Our nursing staff cares for many children who have cleft palate surgeries. Our staff will provide you with tips as well as compassionate care after your child’s surgery.

Common Questions

Are there rules against what and how my child can eat and drink?

We don’t put restrictions on how you child eats or drinks after surgery. Most children heal well. Restricting what your child eats or drinks will not make them heal faster.

Will my child be able to drink after palate surgery?

Most children eat and drink easily after palate surgery. Your child will probably have a sore throat and swallowing will feel different. Even though swallowing will feel different, your child will still know how to swallow after surgery.

As a parent, the best thing you can do is figure out what your child wants and needs. 

After your child wakes up from anesthesia, you can begin giving them fluid and soft foods. Some children do best drinking from the bottle or cup they used before surgery. Others may need to be fed with a syringe or similar device while they recover. 

It’s easier for some children to drink liquid food after surgery. Other children do better eating soft solid foods at first.

Remember that your child will eventually return to their usual routine. Most children go home the day after surgery, but some need to stay an extra day or two.

How do I take care of the part of the mouth where my child had their surgery?

The inside of your child's mouth will heal on its own.

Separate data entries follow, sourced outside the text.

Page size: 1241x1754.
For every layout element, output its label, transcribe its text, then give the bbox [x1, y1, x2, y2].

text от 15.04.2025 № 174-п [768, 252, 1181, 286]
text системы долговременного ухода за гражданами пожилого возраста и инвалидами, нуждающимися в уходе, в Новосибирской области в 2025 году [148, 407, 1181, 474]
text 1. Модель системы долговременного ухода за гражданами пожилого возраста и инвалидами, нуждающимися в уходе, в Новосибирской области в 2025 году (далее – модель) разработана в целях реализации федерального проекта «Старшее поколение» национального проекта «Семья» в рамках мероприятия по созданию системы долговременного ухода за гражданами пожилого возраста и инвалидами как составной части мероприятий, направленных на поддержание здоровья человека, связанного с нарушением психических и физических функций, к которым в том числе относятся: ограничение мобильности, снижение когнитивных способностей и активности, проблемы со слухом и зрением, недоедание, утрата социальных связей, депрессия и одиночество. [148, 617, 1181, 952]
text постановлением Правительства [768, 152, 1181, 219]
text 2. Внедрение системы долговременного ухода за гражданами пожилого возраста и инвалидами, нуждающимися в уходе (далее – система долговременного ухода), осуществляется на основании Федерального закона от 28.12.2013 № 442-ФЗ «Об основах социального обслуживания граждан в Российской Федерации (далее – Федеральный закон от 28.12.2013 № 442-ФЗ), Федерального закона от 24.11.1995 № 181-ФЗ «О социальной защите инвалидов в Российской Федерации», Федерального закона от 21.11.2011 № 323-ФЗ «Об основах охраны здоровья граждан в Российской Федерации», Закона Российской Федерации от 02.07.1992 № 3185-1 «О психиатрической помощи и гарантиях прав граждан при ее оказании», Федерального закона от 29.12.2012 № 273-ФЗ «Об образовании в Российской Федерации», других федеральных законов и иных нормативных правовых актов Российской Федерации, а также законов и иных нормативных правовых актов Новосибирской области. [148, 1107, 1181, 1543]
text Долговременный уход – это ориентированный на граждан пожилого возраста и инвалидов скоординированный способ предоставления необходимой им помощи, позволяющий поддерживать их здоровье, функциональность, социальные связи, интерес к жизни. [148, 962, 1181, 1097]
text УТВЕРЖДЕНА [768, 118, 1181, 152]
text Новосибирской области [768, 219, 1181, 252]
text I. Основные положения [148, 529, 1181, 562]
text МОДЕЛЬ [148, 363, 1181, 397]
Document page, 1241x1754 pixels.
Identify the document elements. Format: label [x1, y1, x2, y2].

The most important thing you can do is protect this area while it heals.  Don’t let your child put objects (besides food) in their mouth. 

The stitches in the mouth will dissolve on their own. You do not need to remove them. It’s safe for your child to both swallow or spit out the stitches.

Your child might also have bad breath while they heal. This is normal and will go away once their palate has healed. 

Will my child have breathing problems after palate surgery?

We will monitor your child closely for breathing problems after cleft palate surgery. But your child most likely will not have any problems. 

Sometimes your child’s tongue is swollen. When this happens, your child will need medicine to reduce the swelling.